A tumultuous first week for the new Estonian government has resulted in the resignation of a right-wing minister after just a day in office.
The far-right EKRE party gained five cabinet positions after a strong electoral performance.
Party leader Mart Helme and his son both made alleged white power gestures at their swearing-in on Monday.
Marti Kuusik, minister of foreign trade and IT, resigned the next day over accusations of domestic violence.
The allegations against Mr Kuusik, an MP for the Conservative People’s Party of Estonia (EKRE), began in media reports.
Police have since begun an investigation into the matter. He denies any wrongdoing, and regards the allegations as slander against him.
“In addition to a horrible media attack against me, the prosecutor’s office decided to start a criminal investigation. In this situation I cannot work as a minister,” he said in a statement.
How far right came to power
EKRE came third in the March 2019 election, picking up 17.8% of the vote and 19 seats. It joined a coalition led by Juri Ratas’s Centre Party, entering government for the first time.
At Marti Kuusik’s swearing-in on Monday, Estonian President Kersti Kaljulaid left the parliament chamber when he swore his oath, forcing him to salute an empty chair, Estonian public broadcaster ERR reported.
On Tuesday, Mr Kuusik’s resignation was accepted, with Prime Minister Ratas saying that when family violence was concerned there was no room for justification or doubt.
In a Facebook post, President Kaljulaid thanked the prime minister, saying she hoped “it will give courage to anyone who suffers violence”.
She also thanked Estonia’s press for highlighting the story – echoing the support she showed for freedom of the press on Monday, when she wore a sweatshirt reading “speech is free” in Estonian to the swearing-in ceremony.
Some Estonian journalists have expressed concern that the far-right EKRE is exerting political pressure on media organisations.
At the same ceremony, EKRE leader Mart Helme and his son Martin both appeared to make a white power gesture while being sworn in.
Is the white power gesture just OK?
The hand gesture, adopted from the familiar “OK” symbol, has spread rapidly among far-right and white nationalist groups in recent years, particularly in the United States.

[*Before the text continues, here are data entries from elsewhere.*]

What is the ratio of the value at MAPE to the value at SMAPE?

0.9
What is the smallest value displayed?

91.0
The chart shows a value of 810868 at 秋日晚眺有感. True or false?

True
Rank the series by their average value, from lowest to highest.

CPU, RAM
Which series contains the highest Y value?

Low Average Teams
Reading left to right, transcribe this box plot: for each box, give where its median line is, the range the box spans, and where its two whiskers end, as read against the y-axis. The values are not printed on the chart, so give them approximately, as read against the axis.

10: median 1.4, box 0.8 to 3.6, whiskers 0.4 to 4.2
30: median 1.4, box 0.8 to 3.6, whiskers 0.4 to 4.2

Its use in that way was begun by online trolls as a joke, spreading a “hidden meaning” to media as a form of disinformation. Its continued use in that manner, however, resulted in the widely-used gesture becoming connected with white nationalists.
It was used in court by the suspect in the New Zealand shootings which killed 49 people when he opened fire on two mosques around Christchurch.

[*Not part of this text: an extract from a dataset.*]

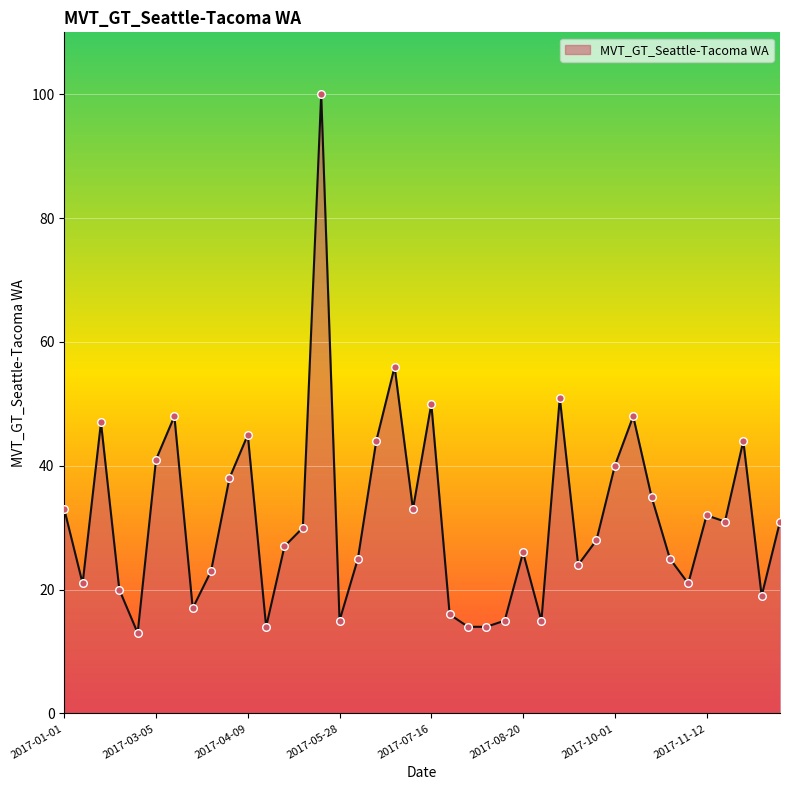

What is the smallest value displayed?

13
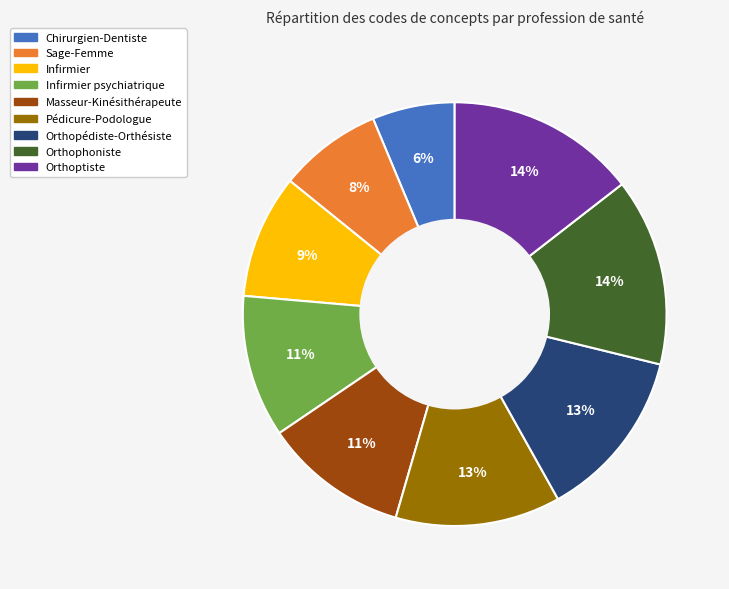

Is there a majority slice in this chart?

No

Former Estonian President Toomas Ilves tweeted about the use of the “white power sign”, and has actively challenged those who say there is no such intended meaning.
Former Swedish prime minister Carl Bildt echoed the concern, saying the use of the symbol by EKRE members made him “genuinely worried”.
“By 2019, at least some white supremacists seem to have abandoned the ironic or satiric intent behind the original trolling campaign and used the symbol as a sincere expression of white supremacy,” it says.
But it warns that “particular care must be taken not to jump to conclusions” about the intent of someone using the symbol without “other contextual evidence”.
Critics point to remarks made by Martin Helme in 2013 that his message to immigrants was “if you’re black, go back” and that “I want Estonia to be a white country”. His father has expressed concern about immigration resulting in indigenous Estonians being “replaced”.
EKRE has called for a referendum on EU membership, but denies being against membership itself. During campaigning the party pushed anti-immigration rhetoric and promised to slash taxes.
As part of negotiations that led to Juri Ratas remaining in power, EKRE were handed five ministerial positions: foreign trade, environment, finance, interior, and rural affairs.
Before he took up the post of interior minister, Mart Helme promised that it would not be a stagnant government but would “break many things in Estonia”.